Verwenden Sie vSphere On-disk Metadata Analyzer (VOMA), um Metadatenbeschädigungen zu identifizieren, die Dateisysteme oder zugrunde liegende logische Volumes beeinträchtigen.

Ergebnisse

Führen Sie zum Überprüfen der Metadatenkonsistenz VOMA von der Befehlszeilenschnittstelle eines ESXi-Hosts aus. Mit VOMA können geringfügige Inkonsistenzprobleme für einen VMFS-Datenspeicher oder eine vFlash-Ressource überprüft und behoben werden. Wenden Sie sich an den VMware-Support, wenn von VOMA gemeldete Fehler behoben werden sollen.

Folgen Sie diesen Anweisungen, wenn Sie das VOMA-Tool verwenden:

  • Stellen Sie sicher, dass der VMFS-Datenspeicher, den Sie analysieren, sich nicht über mehrere Erweiterungen erstreckt. Sie können VOMA nur auf einen Datenspeicher mit einer Erweiterung anwenden.

  • Schalten Sie alle ausgeführten virtuellen Maschinen aus oder migrieren Sie sie in einen anderen Datenspeicher.

Das folgende Beispiel veranschaulicht die Überprüfung der VMFS-Metadatenkonsistenz mithilfe von VOMA.

  1. Ermitteln Sie den Namen und die Partitionsnummer des Geräts, das den zu überprüfenden VMFS-Datenspeicher stützt.

    #esxcli storage vmfs extent list

    Der Gerätename und die Partitionsspalten in der Ausgabe geben das Gerät an. Beispiel:

    Volume Name  XXXXXXXX  Device Name                             Partition  
    1TB_VMFS5    XXXXXXXX  naa.00000000000000000000000000000703    3

  2. Suchen Sie nach VMFS-Fehlern.

    Geben Sie den absoluten Pfad zur Gerätepartition an, die den VMFS-Datenspeicher stützt. Geben Sie zudem eine Partitionsnummer mit dem Gerätenamen an. Beispiel:

    # voma -m vmfs -f check -d /vmfs/devices/disks/naa.00000000000000000000000000000703:3

    In der Ausgabe werden mögliche Fehler aufgelistet. Beispielsweise deutet die folgende Ausgabe darauf hin, dass die Taktsignaladresse ungültig ist.

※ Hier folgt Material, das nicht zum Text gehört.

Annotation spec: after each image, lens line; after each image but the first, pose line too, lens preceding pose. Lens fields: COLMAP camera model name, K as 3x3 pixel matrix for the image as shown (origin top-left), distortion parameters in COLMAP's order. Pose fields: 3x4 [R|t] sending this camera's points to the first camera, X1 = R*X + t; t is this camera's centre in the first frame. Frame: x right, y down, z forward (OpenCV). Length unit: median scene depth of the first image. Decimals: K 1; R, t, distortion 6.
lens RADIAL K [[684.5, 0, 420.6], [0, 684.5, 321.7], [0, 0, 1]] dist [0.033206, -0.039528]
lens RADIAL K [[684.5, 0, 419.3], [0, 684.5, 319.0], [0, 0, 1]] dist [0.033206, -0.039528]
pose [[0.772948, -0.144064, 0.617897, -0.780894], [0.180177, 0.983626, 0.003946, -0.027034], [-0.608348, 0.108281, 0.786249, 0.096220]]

    XXXXXXXXXXXXXXXXXXXXXXX
    Phase 2: Checking VMFS heartbeat region
     ON-DISK ERROR: Invalid HB address
    Phase 3: Checking all file descriptors.
    Phase 4: Checking pathname and connectivity.
    Phase 5: Checking resource reference counts.
    
    Total Errors Found:           1

Für das VOMA-Tool gibt es die folgenden Befehlsoptionen.

Tabelle 1. VOMA-Befehlsoptionen

Befehlsoption

Beschreibung

-m | --module

U. a. müssen folgende Module ausgeführt werden:

vmfs

Wenn Sie den Namen des Moduls nicht angeben, wird diese Option standardmäßig verwendet.

Sie können VMFS3-, VMFS5- und VMFS6-Dateisysteme sowie Dateisysteme, die vFlash-Ressourcen stützen, überprüfen. Wenn Sie dieses Modul angeben, werden zudem Minimalüberprüfungen für LVM durchgeführt.

lvm

Überprüft logische Volumes, die VMFS-Datenspeicher unterstützen.

ptck

Überprüft und validiert VMFS-Partitionen wie MBR oder GPT. Wenn keine Partition vorhanden ist, wird ermittelt, ob Partitionen vorhanden sein sollten.

-f | --func

U. a. müssen folgenden Funktionen ausgeführt werden:

query

Listet die vom Modul unterstützten Funktionen auf.

check

Sucht nach Fehlern.

-d | --device

Zu inspizierendes Gerät bzw. zu inspizierende Festplatte. Stellen Sie sicher, dass Sie den absoluten Pfad zur Gerätepartition angeben, die den VMFS-Datenspeicher stützt. Zum Beispiel: /vmfs/devices/disks/naa.00000000000000000000000000:1.

-s | --logfile

Geben Sie die Protokolldatei zum Ausgeben der Ergebnisse an.

-v | --version

Zeigt die VOMA-Version an.

-h | --help

Zeigt einen Hilfetext zum VOMA-Befehl an.

Weitere Informationen finden Sie im VMware-Knowledgebase-Artikel 2036767.